2. Mostra-se inadmissível que, no panorama atual, em que o ordenamento jurídico pátrio é norteado pela razoável duração do processo (no âmbito judicial e administrativo) – cláusula pétrea instituída expressamente na Constituição Federal pela Emenda Constitucional n. 45/2004 -, um cidadão seja indefinidamente investigado, transmutando a investigação do fato para a investigação da pessoa. Precedente.
3. Não se desconhece o fato de que a investigação é complexa, contando com indícios da prática de crimes de lavagem de dinheiro, falsidade ideológica, crimes contra o sistema financeiro e outros, por meio de associação criminosa atuante por quase vinte Estados da Federação, além da criação de “empresas de fachada”, nacionais e estrangeiras, em nome de “testas de ferro” e “laranjas” das atividades desenvolvidas, bem como manobras contratuais e contábeis efetuadas para “maquiar” o patrimônio dos efetivos sócios das empresas.
4. Colocada a situação em análise, verifica-se que há direitos a serem ponderados. De um lado, o direito de punir do Estado, que vem sendo exercido pela persecução criminal que não se finda. E, do outro, da recorrente em se ver investigada em prazo razoável, considerando-se as consequências de se figurar no pólo passivo da investigação criminal e os efeitos da estigmatização do processo.
5. Recurso provido para trancar o Inquérito Policial n.
2002.38.01.005073-9, em trâmite na 2ª Vara Federal da Seção Judiciária da Bahia, sem prejuízo da abertura de nova investigação, caso surjam provas substancialmente novas. O trancamento deve abranger os demais investigados, que se encontram em situação fático-processual idêntica.
(RHC 61.451/MG, Rel. Ministro SEBASTIÃO REIS JÚNIOR, SEXTA TURMA, julgado em 14/02/2017, DJe 15/03/2017)

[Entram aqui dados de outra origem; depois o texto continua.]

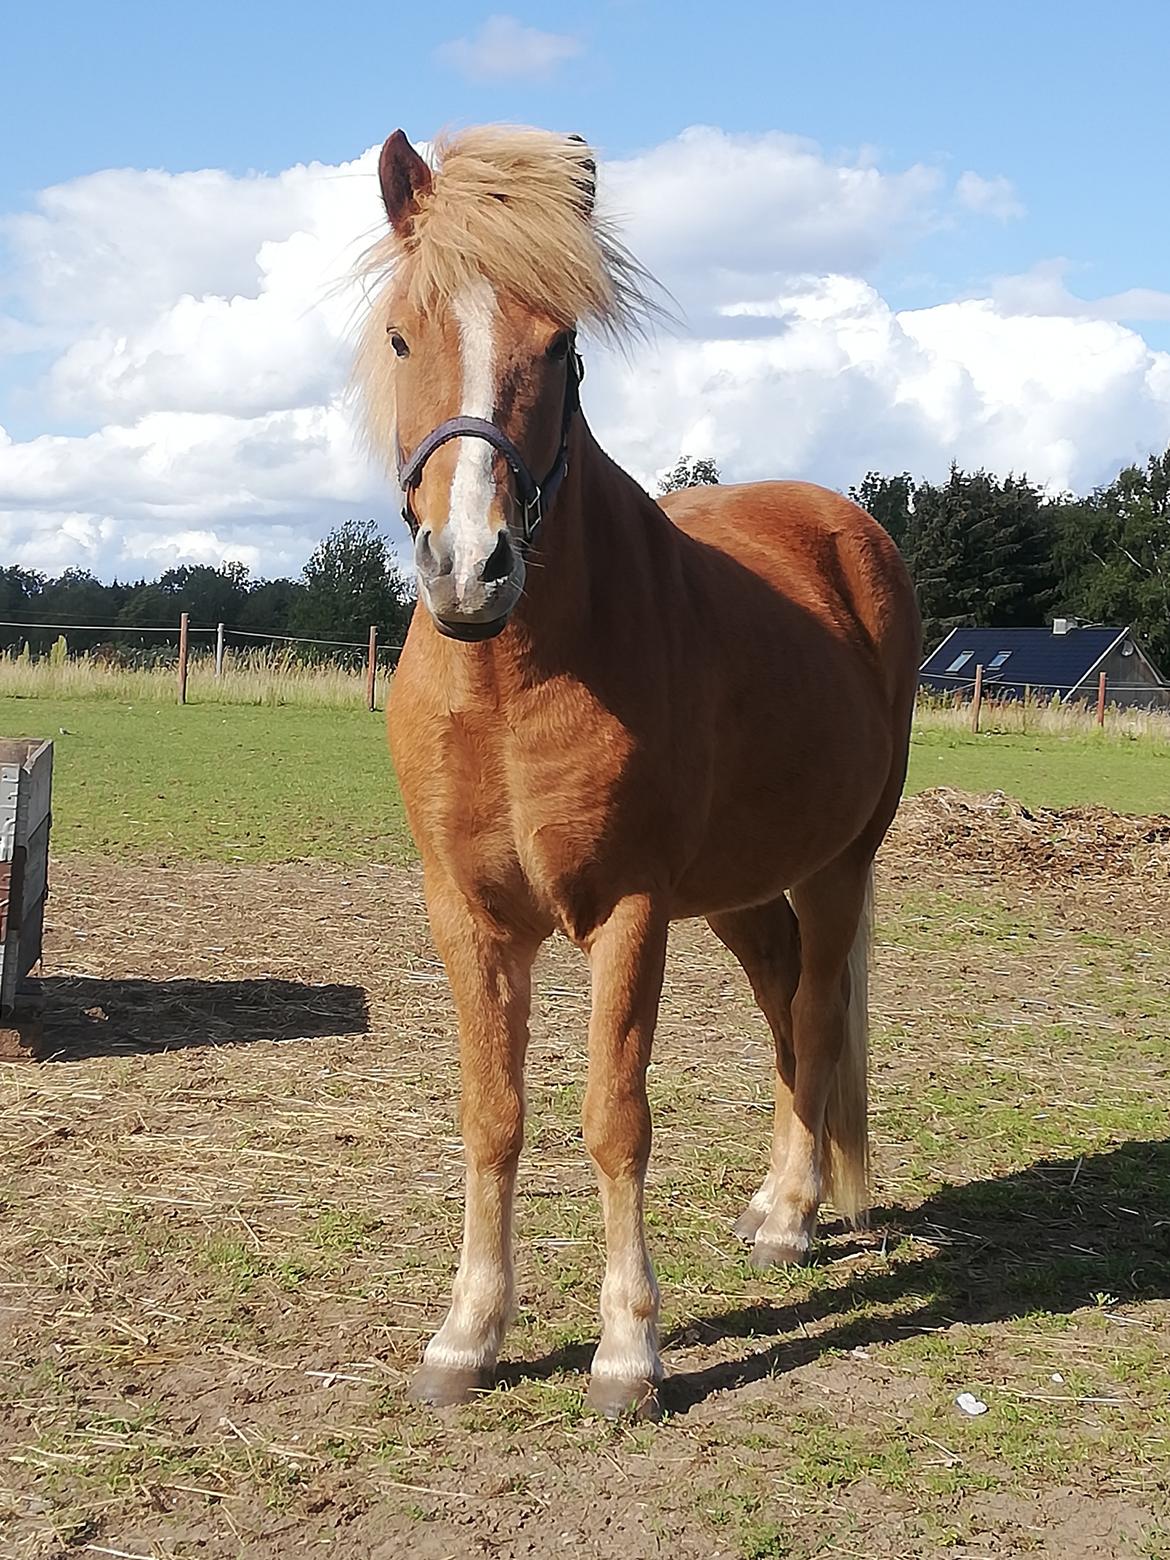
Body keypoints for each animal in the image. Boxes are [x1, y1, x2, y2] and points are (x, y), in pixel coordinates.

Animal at [352, 131, 923, 1428]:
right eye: (404, 336)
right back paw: (776, 1201)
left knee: (817, 1011)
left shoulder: (629, 910)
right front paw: (468, 1335)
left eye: (562, 347)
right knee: (783, 1009)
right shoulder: (467, 915)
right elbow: (492, 1114)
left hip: (835, 867)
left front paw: (627, 1352)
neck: (513, 674)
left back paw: (795, 1220)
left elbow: (615, 1120)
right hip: (742, 893)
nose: (471, 567)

A decisão acima demonstra que, em que pese a conclusão do inquérito policial de investigado solto tenha um prazo impróprio, é possível a aplicação da duração razoável do processo (judicial e administrativo) para trancar o inquérito, garantindo, destarte, que o Estado não prolongue indevidamente o seu direito de punir. O estigma de investigado/réu não pode se perpetuar por mera inércia das autoridades que atuam na persecução criminal.